Personal information
- Full name: Francesco Buglio
- Date of birth: 21 May 1957 (age 68)
- Place of birth: Catania, Italy

Team information
- Current team: Livorno (manager)

Youth career
- Varese

Senior career*
- Years: Team / Apps / (Gls)
- 1974–1975: Varese / 1 / (0)
- 1976–1977: Salernitana / 6 / (0)
- Viareggio

Managerial career
- 1984–1986: Bozzano
- 1986–1987: Viareggio
- 1987–1988: Pistoiese
- 1988–1989: Seravezza
- 1989–1990: Ninfea Torrelaghese
- 1990–1993: Massarosa
- 1993–1995: Forte Dei Marmi
- 1995–1998: Viareggio
- 1998–1999: Saronno
- 1999–2000: Rondinella
- 2001–2003: Aglianese
- 2003–2004: Valenzana
- 2004–2006: San Marino
- 2006–2007: Ivrea
- 2007–2008: SPAL
- 2008–2009: Poggibonsi
- 2009–2010: Alessandria
- 2010–2012: Casale
- 2014–2016: Acqui Calcio
- 2016–2017: Pavia
- 2017–2018: Real Forte Querceta
- 2018–2021: Casale
- 2021–2022: Livorno

= Francesco Buglio =

Italian football manager

Francesco Buglio (born 21 May 1957) is a football coach.

==Playing career==
As a footballer, he played shortly in Varese (having his debut in 1974–75 Serie A) and Viareggio youth teams.
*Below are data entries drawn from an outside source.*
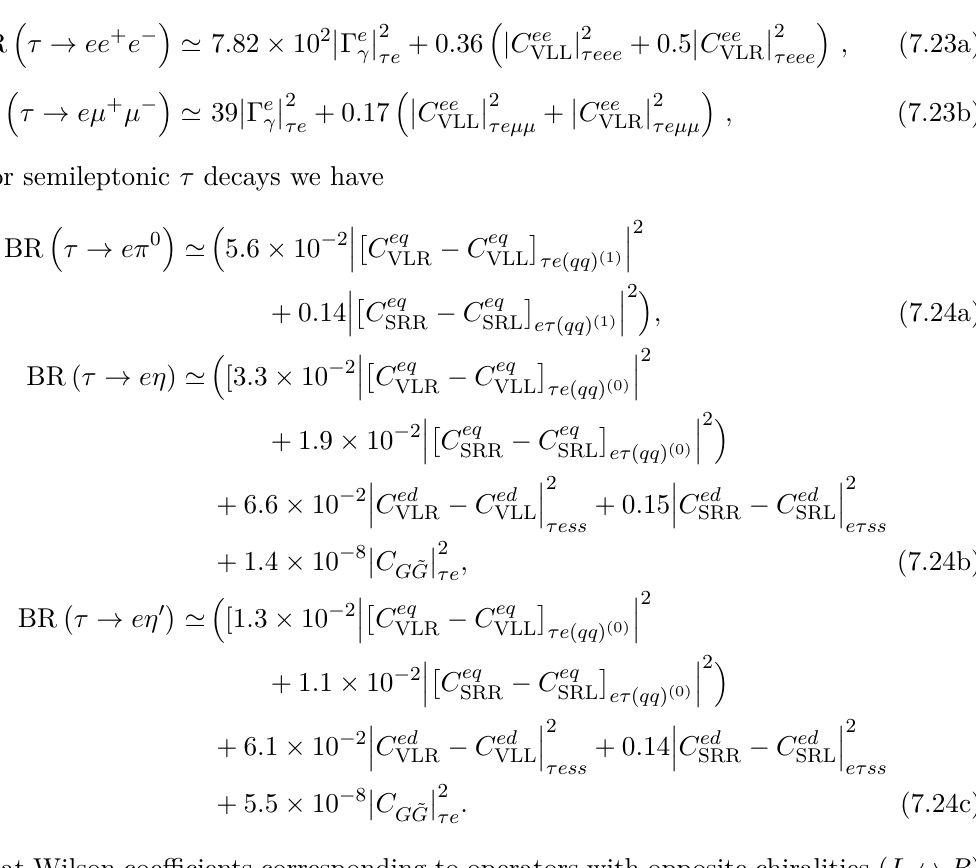
and c , in table 11 are eϕ Lϕ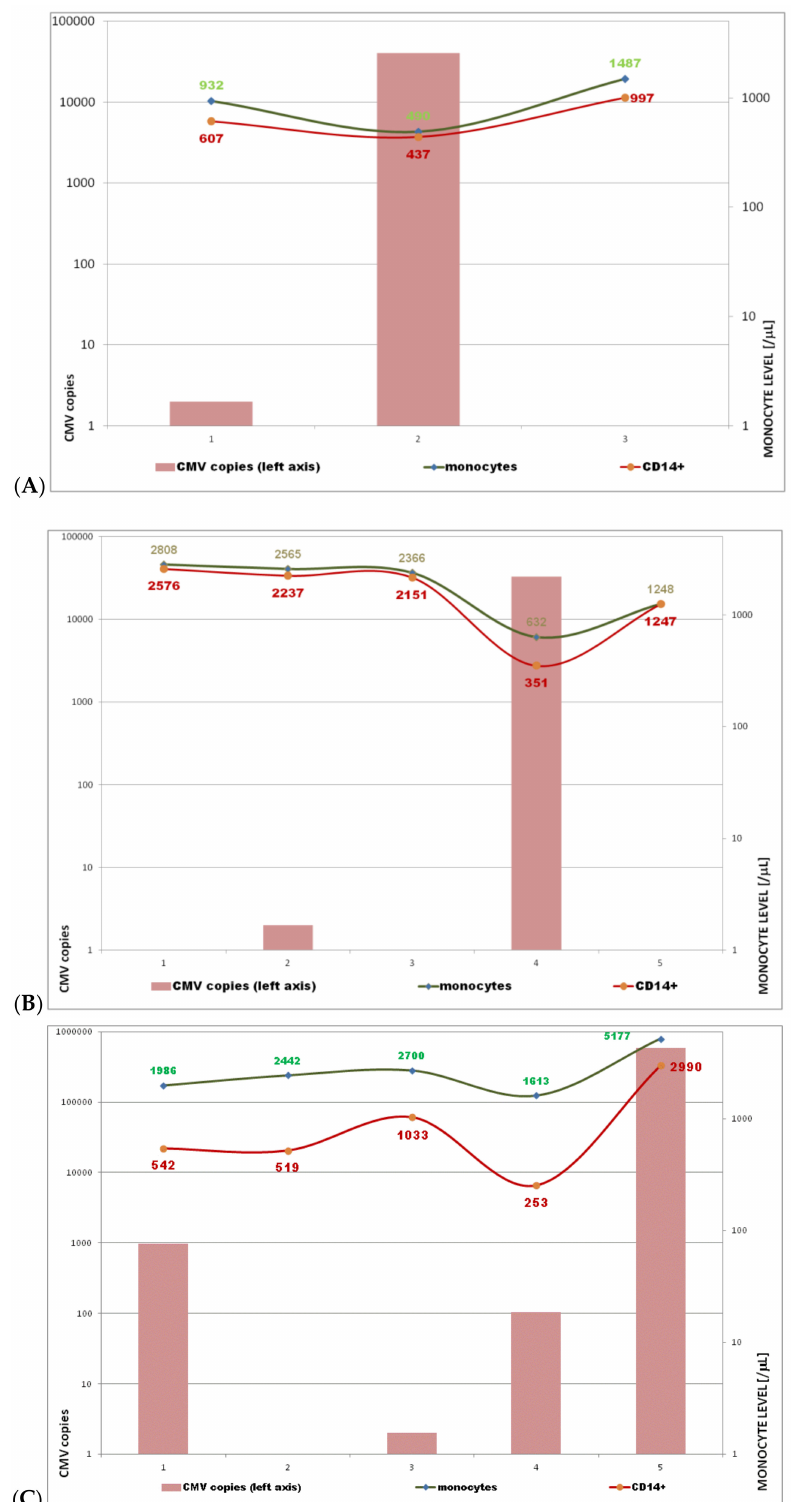
Figure 4. Relationship between CMV-DNA and monocyte count. Monocyte level and CMV copy numbers on 10 5 nucleated cells of the whole blood (as the box) were expressed on the right and left axis, respectively.] According to the guidelines and diagnostic chain (see section Material and Methods), the CMV monitoring was carried out once a week. The course of CMV disease is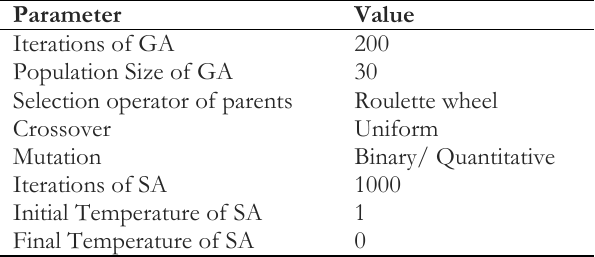
Table 5. Parameters of the GA-SA algorithm.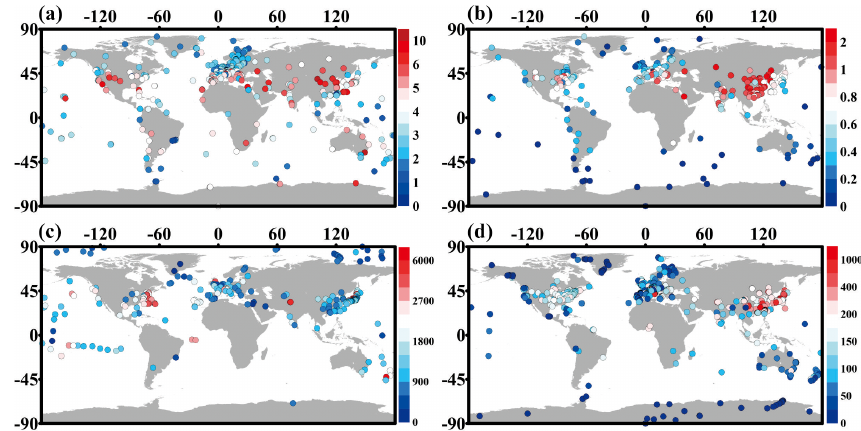
Figure 4. Global distribution of (a) 7 Be annual air concentration (mBqm − 3 ), (b) 210 Pb annual air concentration (mBqm − 3 ), (c) 7 Be annual depositional flux (Bqm − 2 yr − 1 ), and (d) 210 Pb annual depositional flux (Bqm − 2 yr − 1 ). For those sites with multiple datasets, a weighted average was calculated based on sampling durations.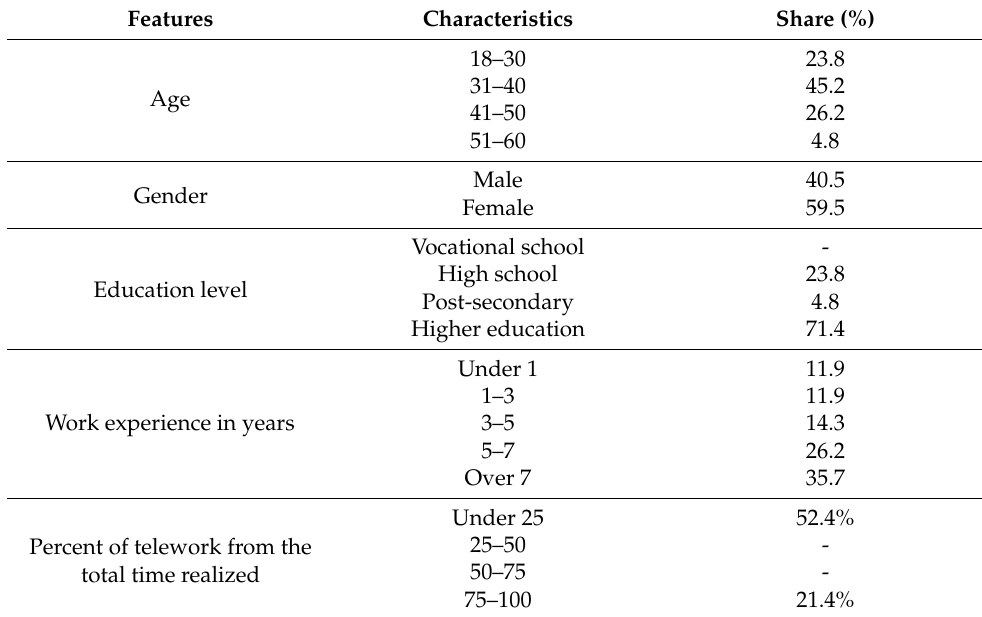
Table 2. Sociodemographic characteristics of the management staff from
Ha played also as a forward at Salernitana. He soon retired from active football because of health reasons, then he pursued a coaching career.

==Coaching career==
For a decade Buglio trained little Tuscany teams, following Marcello Lippi as vice during his experience with A.C. Pistoiese (1987).

In his career he won two Serie D championships with Viareggio and Aglianese and reached a promotion from Serie C2 to Serie C1 with San Marino Calcio.

Lately he trained Alessandria in Lega Pro Prima Divisione; in the same team played his son Angelo Buglio.

On 13 June 2018, he returned to Casale in Serie D.